> [What is asked] Write out every line of the records below as a numbered list, skipping blank lines.

> [Data to process]
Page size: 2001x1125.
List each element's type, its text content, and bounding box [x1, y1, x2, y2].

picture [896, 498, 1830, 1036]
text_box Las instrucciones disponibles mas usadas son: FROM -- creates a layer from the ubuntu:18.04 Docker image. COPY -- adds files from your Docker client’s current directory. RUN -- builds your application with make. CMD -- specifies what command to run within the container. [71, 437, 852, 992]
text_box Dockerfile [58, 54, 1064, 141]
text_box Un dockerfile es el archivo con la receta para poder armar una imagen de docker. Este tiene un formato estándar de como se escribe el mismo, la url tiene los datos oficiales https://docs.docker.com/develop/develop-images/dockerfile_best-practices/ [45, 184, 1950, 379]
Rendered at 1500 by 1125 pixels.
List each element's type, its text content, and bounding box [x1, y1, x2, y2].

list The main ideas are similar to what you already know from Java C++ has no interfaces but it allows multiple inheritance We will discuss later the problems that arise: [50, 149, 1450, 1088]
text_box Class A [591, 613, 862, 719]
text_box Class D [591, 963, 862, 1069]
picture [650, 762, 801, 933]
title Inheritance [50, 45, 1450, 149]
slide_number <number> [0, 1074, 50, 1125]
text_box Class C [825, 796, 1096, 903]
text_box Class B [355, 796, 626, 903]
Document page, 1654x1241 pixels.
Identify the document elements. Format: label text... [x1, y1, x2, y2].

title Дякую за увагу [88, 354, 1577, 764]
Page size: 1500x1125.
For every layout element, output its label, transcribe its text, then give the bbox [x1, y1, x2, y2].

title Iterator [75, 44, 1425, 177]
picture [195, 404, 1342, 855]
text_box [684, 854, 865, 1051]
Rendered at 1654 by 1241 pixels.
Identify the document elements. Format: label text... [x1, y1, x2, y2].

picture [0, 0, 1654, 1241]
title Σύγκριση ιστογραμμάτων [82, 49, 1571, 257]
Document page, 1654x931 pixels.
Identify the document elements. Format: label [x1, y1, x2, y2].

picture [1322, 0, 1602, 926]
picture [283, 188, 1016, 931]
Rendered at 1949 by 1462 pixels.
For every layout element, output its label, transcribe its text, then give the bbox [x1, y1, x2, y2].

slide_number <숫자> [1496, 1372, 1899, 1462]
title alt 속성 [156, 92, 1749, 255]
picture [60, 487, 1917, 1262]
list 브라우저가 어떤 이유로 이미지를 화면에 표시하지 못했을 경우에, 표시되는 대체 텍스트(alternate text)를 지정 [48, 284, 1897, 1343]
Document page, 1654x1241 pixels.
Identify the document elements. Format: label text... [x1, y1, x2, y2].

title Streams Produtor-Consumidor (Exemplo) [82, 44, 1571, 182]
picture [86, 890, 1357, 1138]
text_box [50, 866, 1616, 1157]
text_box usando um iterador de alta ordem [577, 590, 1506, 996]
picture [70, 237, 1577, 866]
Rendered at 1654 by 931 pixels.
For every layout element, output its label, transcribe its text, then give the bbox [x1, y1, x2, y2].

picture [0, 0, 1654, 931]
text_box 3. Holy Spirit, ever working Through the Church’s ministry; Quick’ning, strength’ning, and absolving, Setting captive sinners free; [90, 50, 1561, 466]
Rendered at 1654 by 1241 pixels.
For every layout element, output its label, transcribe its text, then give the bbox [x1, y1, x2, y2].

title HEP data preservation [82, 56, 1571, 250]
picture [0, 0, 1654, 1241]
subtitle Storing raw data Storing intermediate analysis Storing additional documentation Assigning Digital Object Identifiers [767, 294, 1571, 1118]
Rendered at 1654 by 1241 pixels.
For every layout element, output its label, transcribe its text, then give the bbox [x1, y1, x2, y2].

> [The reply]
1. Page size: 2001x1125.
2. List each element's type, its text content, and bounding box [x1, y1, x2, y2].
3. picture [896, 498, 1830, 1036]
4. text_box Las instrucciones disponibles mas usadas son: FROM -- creates a layer from the ubuntu:18.04 Docker image. COPY -- adds files from your Docker client’s current directory. RUN -- builds your application with make. CMD -- specifies what command to run within the container. [71, 437, 852, 992]
5. text_box Dockerfile [58, 54, 1064, 141]
6. text_box Un dockerfile es el archivo con la receta para poder armar una imagen de docker. Este tiene un formato estándar de como se escribe el mismo, la url tiene los datos oficiales https://docs.docker.com/develop/develop-images/dockerfile_best-practices/ [45, 184, 1950, 379]
7. Rendered at 1500 by 1125 pixels.
8. List each element's type, its text content, and bounding box [x1, y1, x2, y2].
9. list The main ideas are similar to what you already know from Java C++ has no interfaces but it allows multiple inheritance We will discuss later the problems that arise: [50, 149, 1450, 1088]
10. text_box Class A [591, 613, 862, 719]
11. text_box Class D [591, 963, 862, 1069]
12. picture [650, 762, 801, 933]
13. title Inheritance [50, 45, 1450, 149]
14. slide_number <number> [0, 1074, 50, 1125]
15. text_box Class C [825, 796, 1096, 903]
16. text_box Class B [355, 796, 626, 903]
17. Document page, 1654x1241 pixels.
18. Identify the document elements. Format: label text... [x1, y1, x2, y2].
19. title Дякую за увагу [88, 354, 1577, 764]
20. Page size: 1500x1125.
21. For every layout element, output its label, transcribe its text, then give the bbox [x1, y1, x2, y2].
22. title Iterator [75, 44, 1425, 177]
23. picture [195, 404, 1342, 855]
24. text_box [684, 854, 865, 1051]
25. Rendered at 1654 by 1241 pixels.
26. Identify the document elements. Format: label text... [x1, y1, x2, y2].
27. picture [0, 0, 1654, 1241]
28. title Σύγκριση ιστογραμμάτων [82, 49, 1571, 257]
29. Document page, 1654x931 pixels.
30. Identify the document elements. Format: label [x1, y1, x2, y2].
31. picture [1322, 0, 1602, 926]
32. picture [283, 188, 1016, 931]
33. Rendered at 1949 by 1462 pixels.
34. For every layout element, output its label, transcribe its text, then give the bbox [x1, y1, x2, y2].
35. slide_number <숫자> [1496, 1372, 1899, 1462]
36. title alt 속성 [156, 92, 1749, 255]
37. picture [60, 487, 1917, 1262]
38. list 브라우저가 어떤 이유로 이미지를 화면에 표시하지 못했을 경우에, 표시되는 대체 텍스트(alternate text)를 지정 [48, 284, 1897, 1343]
39. Document page, 1654x1241 pixels.
40. Identify the document elements. Format: label text... [x1, y1, x2, y2].
41. title Streams Produtor-Consumidor (Exemplo) [82, 44, 1571, 182]
42. picture [86, 890, 1357, 1138]
43. text_box [50, 866, 1616, 1157]
44. text_box usando um iterador de alta ordem [577, 590, 1506, 996]
45. picture [70, 237, 1577, 866]
46. Rendered at 1654 by 931 pixels.
47. For every layout element, output its label, transcribe its text, then give the bbox [x1, y1, x2, y2].
48. picture [0, 0, 1654, 931]
49. text_box 3. Holy Spirit, ever working Through the Church’s ministry; Quick’ning, strength’ning, and absolving, Setting captive sinners free; [90, 50, 1561, 466]
50. Rendered at 1654 by 1241 pixels.
51. For every layout element, output its label, transcribe its text, then give the bbox [x1, y1, x2, y2].
52. title HEP data preservation [82, 56, 1571, 250]
53. picture [0, 0, 1654, 1241]
54. subtitle Storing raw data Storing intermediate analysis Storing additional documentation Assigning Digital Object Identifiers [767, 294, 1571, 1118]
55. Rendered at 1654 by 1241 pixels.
56. For every layout element, output its label, transcribe its text, then give the bbox [x1, y1, x2, y2].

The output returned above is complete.